Her findings suggested that Claude’s reasoning depth had fallen sharply, leading to reasoning loops and a tendency to choose the “simplest fix” rather than the correct one.
This anecdotal frustration was seemingly validated by third-party benchmarks. BridgeMind reported that Claude Opus 4.6’s accuracy had dropped from 83.3% to 68.3% in their tests, causing its ranking to plummet from No. 2 to No. 10.
Although some researchers argued these specific benchmark comparisons were flawed due to inconsistent testing scopes, the narrative that Claude had become “dumber” became a viral talking point. Users also reported that usage limits were draining faster than expected, leading to suspicions that Anthropic was intentionally throttling performance to manage surging demand.

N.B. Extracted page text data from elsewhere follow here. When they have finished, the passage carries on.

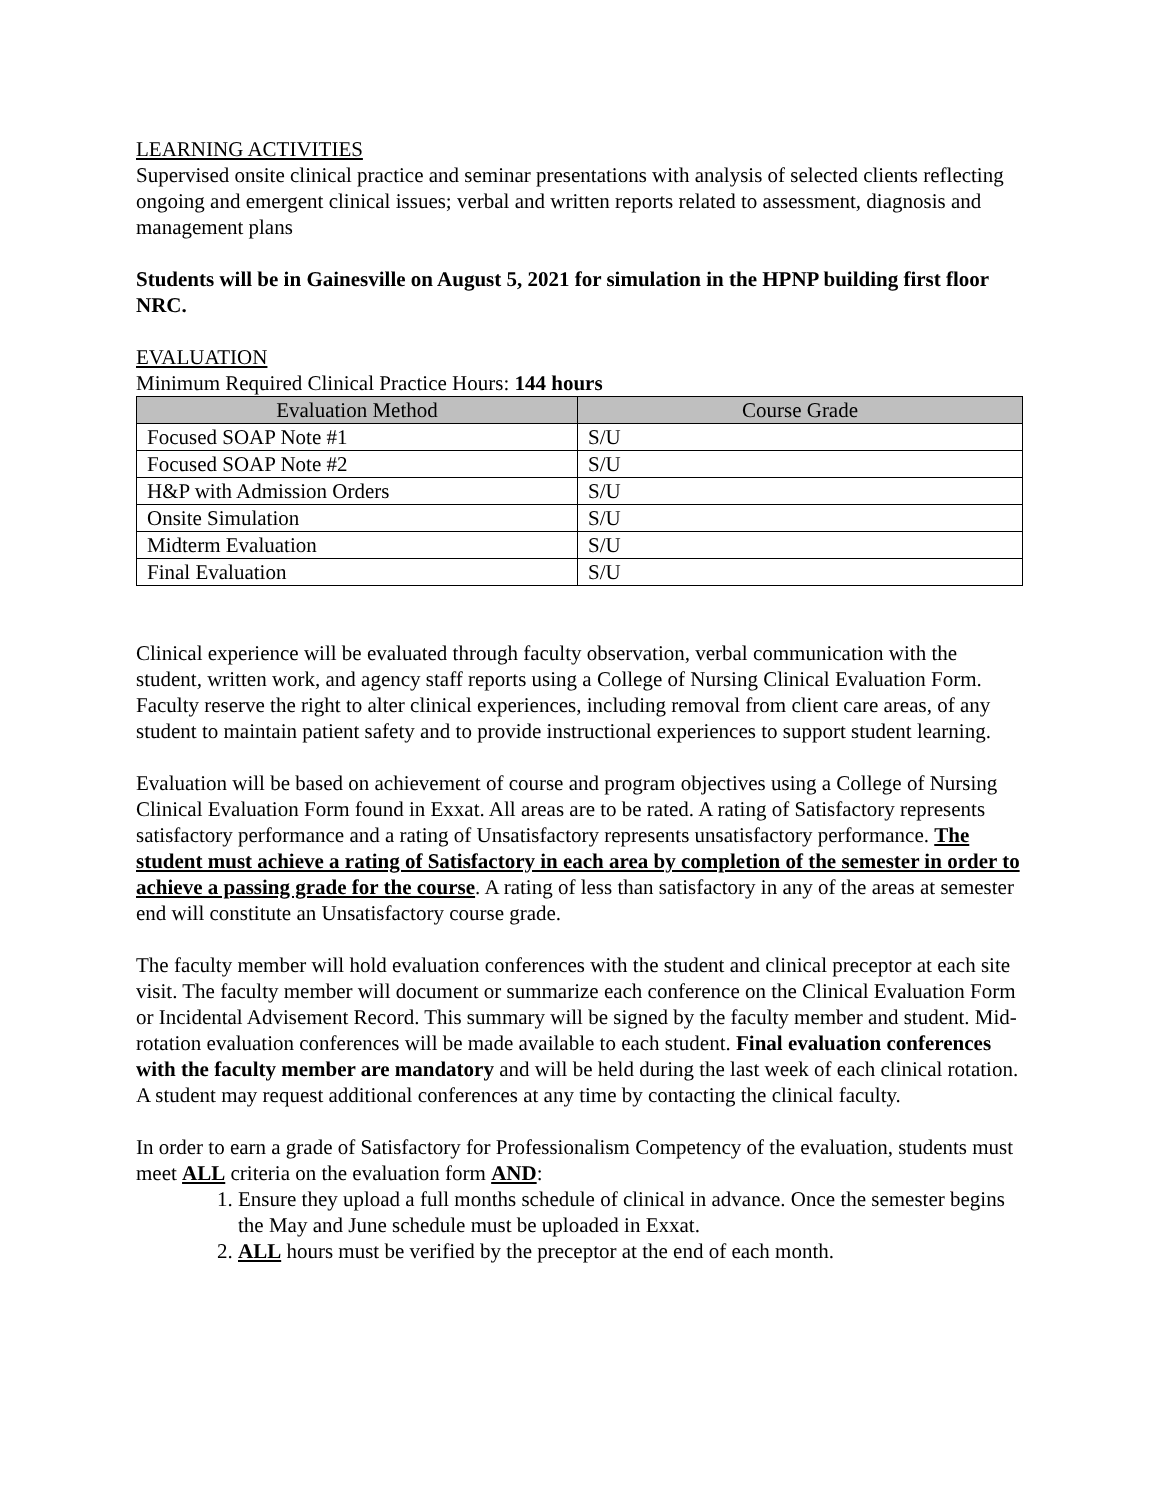LEARNING ACTIVITIES
Supervised onsite clinical practice and seminar presentations with analysis of selected clients reflecting ongoing and emergent clinical issues; verbal and written reports related to assessment, diagnosis and management plans
Students will be in Gainesville on August 5, 2021 for simulation in the HPNP building first floor NRC.
EVALUATION
Minimum Required Clinical Practice Hours: 144 hours
| Evaluation Method | Course Grade |
| --- | --- |
| Focused SOAP Note #1 | S/U |
| Focused SOAP Note #2 | S/U |
| H&P with Admission Orders | S/U |
| Onsite Simulation | S/U |
| Midterm Evaluation | S/U |
| Final Evaluation | S/U |
Clinical experience will be evaluated through faculty observation, verbal communication with the student, written work, and agency staff reports using a College of Nursing Clinical Evaluation Form. Faculty reserve the right to alter clinical experiences, including removal from client care areas, of any student to maintain patient safety and to provide instructional experiences to support student learning.
Evaluation will be based on achievement of course and program objectives using a College of Nursing Clinical Evaluation Form found in Exxat. All areas are to be rated. A rating of Satisfactory represents satisfactory performance and a rating of Unsatisfactory represents unsatisfactory performance. The student must achieve a rating of Satisfactory in each area by completion of the semester in order to achieve a passing grade for the course. A rating of less than satisfactory in any of the areas at semester end will constitute an Unsatisfactory course grade.
The faculty member will hold evaluation conferences with the student and clinical preceptor at each site visit. The faculty member will document or summarize each conference on the Clinical Evaluation Form or Incidental Advisement Record. This summary will be signed by the faculty member and student. Mid-rotation evaluation conferences will be made available to each student. Final evaluation conferences with the faculty member are mandatory and will be held during the last week of each clinical rotation. A student may request additional conferences at any time by contacting the clinical faculty.
In order to earn a grade of Satisfactory for Professionalism Competency of the evaluation, students must meet ALL criteria on the evaluation form AND:
1. Ensure they upload a full months schedule of clinical in advance. Once the semester begins the May and June schedule must be uploaded in Exxat.
2. ALL hours must be verified by the preceptor at the end of each month.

In its post-morem bog post, Anthropic clarified that while the underlying model weights had not regressed, three specific changes to the “harness” surrounding the models had inadvertently hampered their performance:
Default Reasoning Effort: On March 4, Anthropic changed the default reasoning effort from high to medium for Claude Code to address UI latency issues. This change was intended to prevent the interface from appearing “frozen” while the model thought, but it resulted in a noticeable drop in intelligence for complex tasks.
A Caching Logic Bug: Shipped on March 26, a caching optimization meant to prune old “thinking” from idle sessions contained a critical bug. Instead of clearing the thinking history once after an hour of inactivity, it cleared it on every subsequent turn, causing the model to lose its “short-term memory” and become repetitive or forgetful.
System Prompt Verbosity Limits: On April 16, Anthropic added instructions to the system prompt to keep text between tool calls under 25 words and final responses under 100 words. This attempt to reduce verbosity in Opus 4.7 backfired, causing a 3% drop in coding quality evaluations.
The quality issues extended beyond the Claude Code CLI, affecting the Claude Agent SDK and Claude Cowork, though the Claude API was not impacted.
Anthropic admitted that these changes made the model appear to have “less intelligence,” which they acknowledged was not the experience users should expect.
To regain user trust and prevent future regressions, Anthropic is implementing several operational changes:
Internal Dogfooding: A larger share of internal staff will be required to use the exact public builds of Claude Code to ensure they experience the product as users do.
Enhanced Evaluation Suites: The company will now run a broader suite of per-model evaluations and “ablations” for every system prompt change to isolate the impact of specific instructions.
Tighter Controls: New tooling has been built to make prompt changes easier to audit, and model-specific changes will be strictly gated to their intended targets.
Subscriber Compensation: To account for the token waste and performance friction caused by these bugs, Anthropic has reset usage limits for all subscribers as of April 23.
The company intends to use its new @ClaudeDevs account on X and GitHub threads to provide deeper reasoning behind future product decisions and maintain a more transparent dialogue with its developer base.